Write out the data below again, substituting "enjoys" for "loves" and changing nothing else. Leave the pictures out.

### AVAILABLE DATA

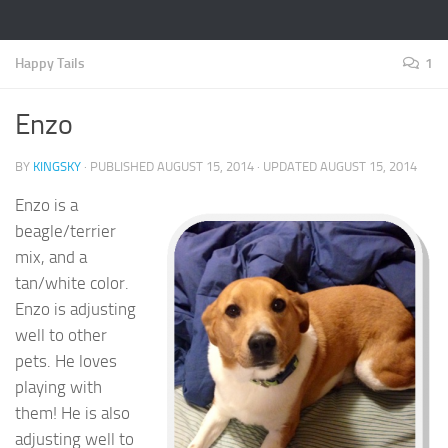
Happy Tails
1
Enzo
BY
KINGSKY
· PUBLISHED
AUGUST 15, 2014
· UPDATED
AUGUST 15, 2014
Enzo is a
beagle/terrier
mix, and a
tan/white color.
Enzo is adjusting
well to other
pets. He loves
playing with
them! He is also
adjusting well to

######

TASK ANSWER
Happy Tails
1
Enzo
BY
KINGSKY
· PUBLISHED
AUGUST 15, 2014
· UPDATED
AUGUST 15, 2014
Enzo is a
beagle/terrier
mix, and a
tan/white color.
Enzo is adjusting
well to other
pets. He enjoys
playing with
them! He is also
adjusting well to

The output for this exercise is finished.